L'azienda di Antonella, una piccola realtà a conduzione familiare, è un esempio di passione, dedizione e rispetto per la tradizione vitivinicola che, fin dal 2000, ha trovato radici solide nel cuore delle colline di Mazzè, nel Canavese. Sebbene giovane, l’impresa ha saputo riscoprire e valorizzare il terroir locale, creando un legame profondo con la terra e con le antiche pratiche agricole.
Dal 2006, quando ha iniziato a vinificare in proprio, l'azienda ha intrapreso un percorso che mira a produrre vini di qualità, nel rispetto di una filosofia che predilige il biologico, mantenendo l'attenzione al benessere dell'ambiente e dei consumatori. I terreni vitati, che si estendono sulle colline vocate di Mazzè, comprendono sia vigneti storici, custodi di una tradizione secolare, che nuovi impianti realizzati con l'inizio dell'attività, tutti scelti con la massima cura per favorire la crescita di uve eccellenti.
Un particolare accento è posto sull’Erbaluce, il vitigno simbolo di questa zona. Viene coltivato secondo la tradizione, con il caratteristico sistema di allevamento a pergola, che consente di ottenere uve perfette per le tre versioni prodotte: il Passito, il Ferm0 Secco e il Metodo Classico. Ogni bottiglia è una celebrazione del terroir e della storia di questa terra, raccontata attraverso il sapore unico e inconfondibile di un vitigno autoctono che, nella sua purezza, è capace di sorprendere e affascinare.
Accanto all'Erbaluce, l'azienda vinifica anche due importanti vitigni a bacca rossa, il Canavese Rosso e il Nebbiolo, quest'ultimo che trova nel Canavese una delle sue espressioni più delicate e affascinanti. I vigneti a bacca rossa sono allevati con il metodo del guyot, una tecnica che consente di ottenere grappoli ben aerati, con una maturazione omogenea e una qualità superiore.
In ogni fase della produzione, dall'uva alla bottiglia, l'azienda segue rigorosamente i principi dell'agricoltura biologica, con una gestione attenta e consapevole del vigneto e della cantina. L'utilizzo di lieviti selezionati e solfiti è limitato ai parametri consentiti dal biologico, e non vengono impiegati coadiuvanti enologici di origine animale. Ogni passaggio, dalla cura dei vigneti fino alla vinificazione, è pensato per garantire un vino sano e autentico, capace di esprimere il meglio di un territorio che parla attraverso ogni sorso.
Antonella e la sua famiglia sono da sempre motivati dal desiderio di vinificare esclusivamente le proprie uve, un impegno che dimostra il legame profondo e sincero con la loro terra. La produzione è, infatti, totalmente autoctona, frutto di un lavoro che parte dalla vigna, dove ogni grappolo è trattato con la massima attenzione, fino alla cantina, dove ogni vino viene lasciato evolvere con la calma che solo il rispetto per la natura può ispirare.
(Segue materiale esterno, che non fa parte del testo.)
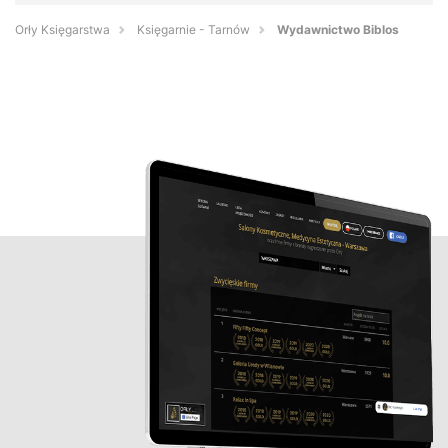
Orły Księgarstwa
Księgarnie - Tarnów
Wydawnictwo Biblos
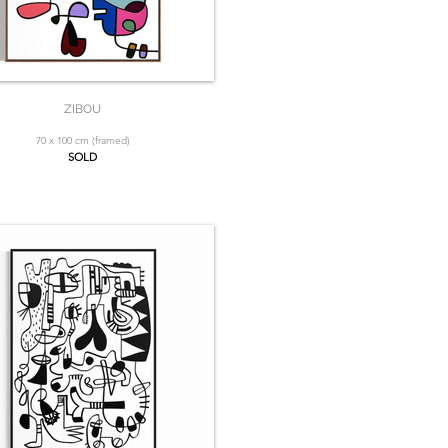
ZIBOU
70 x 100 cm (framed)
SOLD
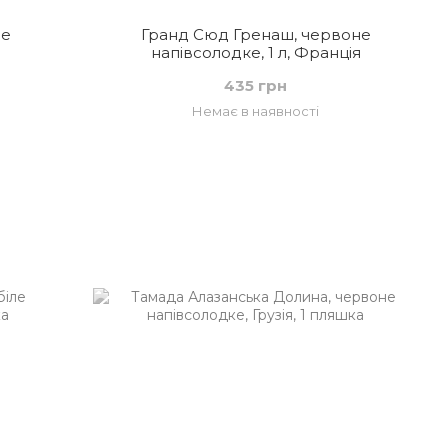
не
Гранд Сюд Гренаш, червоне
напівсолодке, 1 л, Франція
435 грн
Немає в наявності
La certificazione biologica ottenuta dall'azienda testimonia l’impegno nella sostenibilità e nel rispetto dell'ambiente, ma anche la volontà di offrire ai consumatori un prodotto che, oltre ad essere genuino, rappresenta un valore aggiunto in termini di salute e qualità. I vini di Antonella sono un invito a riscoprire la bellezza e l'autenticità del territorio, una promessa di passione e qualità che sa raccontare storie antiche, senza mai smettere di guardare al futuro.
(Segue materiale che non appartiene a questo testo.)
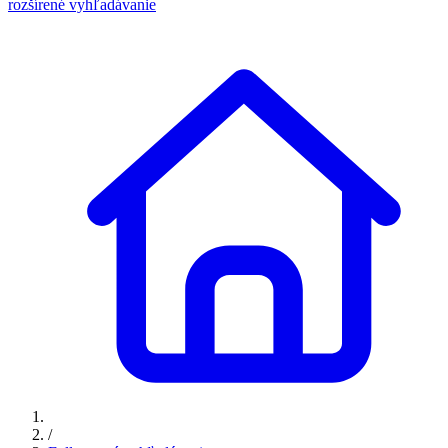
rozšírené vyhľadávanie
/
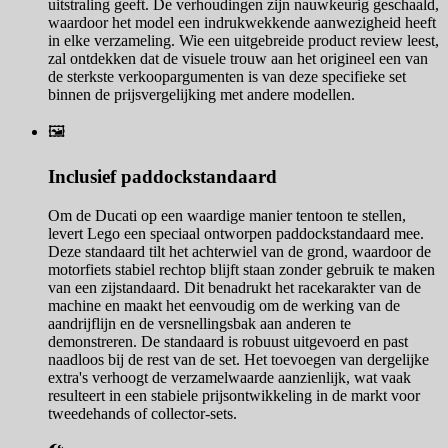
uitstraling geeft. De verhoudingen zijn nauwkeurig geschaald,
waardoor het model een indrukwekkende aanwezigheid heeft
in elke verzameling. Wie een uitgebreide product review leest,
zal ontdekken dat de visuele trouw aan het origineel een van
de sterkste verkoopargumenten is van deze specifieke set
binnen de prijsvergelijking met andere modellen.
🖼️
Inclusief paddockstandaard
Om de Ducati op een waardige manier tentoon te stellen,
levert Lego een speciaal ontworpen paddockstandaard mee.
Deze standaard tilt het achterwiel van de grond, waardoor de
motorfiets stabiel rechtop blijft staan zonder gebruik te maken
van een zijstandaard. Dit benadrukt het racekarakter van de
machine en maakt het eenvoudig om de werking van de
aandrijflijn en de versnellingsbak aan anderen te
demonstreren. De standaard is robuust uitgevoerd en past
naadloos bij de rest van de set. Het toevoegen van dergelijke
extra's verhoogt de verzamelwaarde aanzienlijk, wat vaak
resulteert in een stabiele prijsontwikkeling in de markt voor
tweedehands of collector-sets.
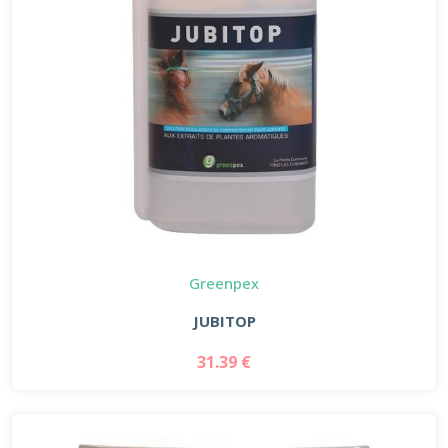
Greenpex
JUBITOP
31.39 €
In cantina, ogni bottiglia è una scelta, una decisione condivisa con il territorio e con chi, ogni giorno, coltiva e custodisce la terra come un bene prezioso. Con il suo lavoro, Antonella ha creato un legame indissolubile tra il passato e il presente, tra la tradizione e l'innovazione, donando alla sua azienda una solidità che affonda le radici in un amore senza tempo per la natura e il vino.